The committee had reviewed 700 different candidates before settling on one of its own members, Dr. Bacow himself.

Dr. Bacow was credited with lobbying Congress for more lenient visa policies for international students during the pandemic, for announcing a university-wide climate change initiative, and for investigating the university’s ties to slavery, recently announcing an endowed Legacy of Slavery Fund, allowing scholars and students to bring Harvard’s connections to slavery to light for generations to come.

The university has committed $100 million to the effort, with some of the money earmarked to trace descendants of enslaved people at Harvard and also to create exchange programs between students and faculty members at Harvard with those at historically Black colleges and universities.

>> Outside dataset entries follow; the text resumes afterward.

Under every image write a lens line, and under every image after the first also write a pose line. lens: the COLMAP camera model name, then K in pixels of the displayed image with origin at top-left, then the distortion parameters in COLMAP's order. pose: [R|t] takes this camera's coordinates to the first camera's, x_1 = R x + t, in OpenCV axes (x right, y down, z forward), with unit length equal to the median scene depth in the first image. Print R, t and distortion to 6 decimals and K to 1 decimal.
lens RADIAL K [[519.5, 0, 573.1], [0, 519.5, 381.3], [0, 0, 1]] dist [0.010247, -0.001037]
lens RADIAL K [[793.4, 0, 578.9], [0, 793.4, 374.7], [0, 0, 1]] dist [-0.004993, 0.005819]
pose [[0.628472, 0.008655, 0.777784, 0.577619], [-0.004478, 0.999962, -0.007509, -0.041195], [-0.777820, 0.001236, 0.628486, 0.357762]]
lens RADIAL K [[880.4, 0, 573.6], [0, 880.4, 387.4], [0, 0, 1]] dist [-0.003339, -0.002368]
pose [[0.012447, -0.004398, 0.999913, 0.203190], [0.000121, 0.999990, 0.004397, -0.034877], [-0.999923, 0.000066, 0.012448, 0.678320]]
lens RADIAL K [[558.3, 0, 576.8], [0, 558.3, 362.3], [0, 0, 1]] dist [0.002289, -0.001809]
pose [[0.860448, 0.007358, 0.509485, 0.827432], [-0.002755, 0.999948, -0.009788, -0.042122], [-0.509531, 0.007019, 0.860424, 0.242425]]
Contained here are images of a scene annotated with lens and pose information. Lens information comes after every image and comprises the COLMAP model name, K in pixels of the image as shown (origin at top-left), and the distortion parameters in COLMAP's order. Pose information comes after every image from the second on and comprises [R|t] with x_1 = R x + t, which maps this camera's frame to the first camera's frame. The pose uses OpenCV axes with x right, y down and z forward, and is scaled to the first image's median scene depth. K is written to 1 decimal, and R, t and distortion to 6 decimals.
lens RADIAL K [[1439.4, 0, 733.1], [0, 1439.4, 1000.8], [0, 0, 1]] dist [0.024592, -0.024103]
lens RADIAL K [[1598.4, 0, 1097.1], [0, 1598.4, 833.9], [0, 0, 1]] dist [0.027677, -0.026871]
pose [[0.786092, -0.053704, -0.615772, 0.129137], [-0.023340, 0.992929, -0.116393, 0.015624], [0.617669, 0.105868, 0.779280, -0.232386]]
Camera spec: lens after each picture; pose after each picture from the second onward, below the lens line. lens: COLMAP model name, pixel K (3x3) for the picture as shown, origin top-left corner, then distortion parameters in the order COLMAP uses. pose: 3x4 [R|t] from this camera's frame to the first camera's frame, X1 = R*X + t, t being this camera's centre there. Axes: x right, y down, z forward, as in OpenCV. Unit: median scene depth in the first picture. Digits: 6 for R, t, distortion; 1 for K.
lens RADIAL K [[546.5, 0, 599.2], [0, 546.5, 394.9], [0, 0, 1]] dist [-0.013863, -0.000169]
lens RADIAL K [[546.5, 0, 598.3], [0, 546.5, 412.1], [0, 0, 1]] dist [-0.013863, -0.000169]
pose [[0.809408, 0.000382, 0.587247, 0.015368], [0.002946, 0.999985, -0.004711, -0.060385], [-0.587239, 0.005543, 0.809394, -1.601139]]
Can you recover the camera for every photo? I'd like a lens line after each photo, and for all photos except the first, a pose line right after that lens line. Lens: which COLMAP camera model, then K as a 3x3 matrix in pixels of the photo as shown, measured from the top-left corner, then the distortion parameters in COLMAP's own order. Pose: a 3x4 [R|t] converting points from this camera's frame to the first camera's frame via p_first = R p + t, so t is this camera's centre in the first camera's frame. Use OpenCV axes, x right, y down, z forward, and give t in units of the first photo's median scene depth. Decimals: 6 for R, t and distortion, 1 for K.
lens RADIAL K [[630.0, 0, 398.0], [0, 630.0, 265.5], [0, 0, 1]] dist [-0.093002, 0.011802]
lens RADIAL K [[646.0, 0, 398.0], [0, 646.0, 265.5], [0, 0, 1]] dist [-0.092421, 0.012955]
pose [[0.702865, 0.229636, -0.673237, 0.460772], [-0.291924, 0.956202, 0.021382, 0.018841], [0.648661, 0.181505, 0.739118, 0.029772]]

Dr. Bacow’s tenure at Harvard has not been without controversy.

Last year, Cornel West, considered one of the country’s most prominent Black philosophers and progressive activists, announced he had resigned from Harvard Divinity School as a result of a tenure dispute. At the time, Dr. West attacked Harvard, calling it an institution in “decline and decay.” Dr. Bacow, who had declined to comment on the specifics of the case citing the confidentiality of the process, nevertheless defended the university’s handling of it.

In another highly publicized controversy, three female graduate students filed a lawsuit against Harvard this year, accusing the university of ignoring allegations that John Comaroff, a professor of African and African American studies and anthropology, had sexually harassed students.

By the time the case was filed, Dr. Comaroff, who denied the allegations, had been placed on leave after the university found he engaged in inappropriate verbal conduct — but he was found not responsible for unwanted sexual contact.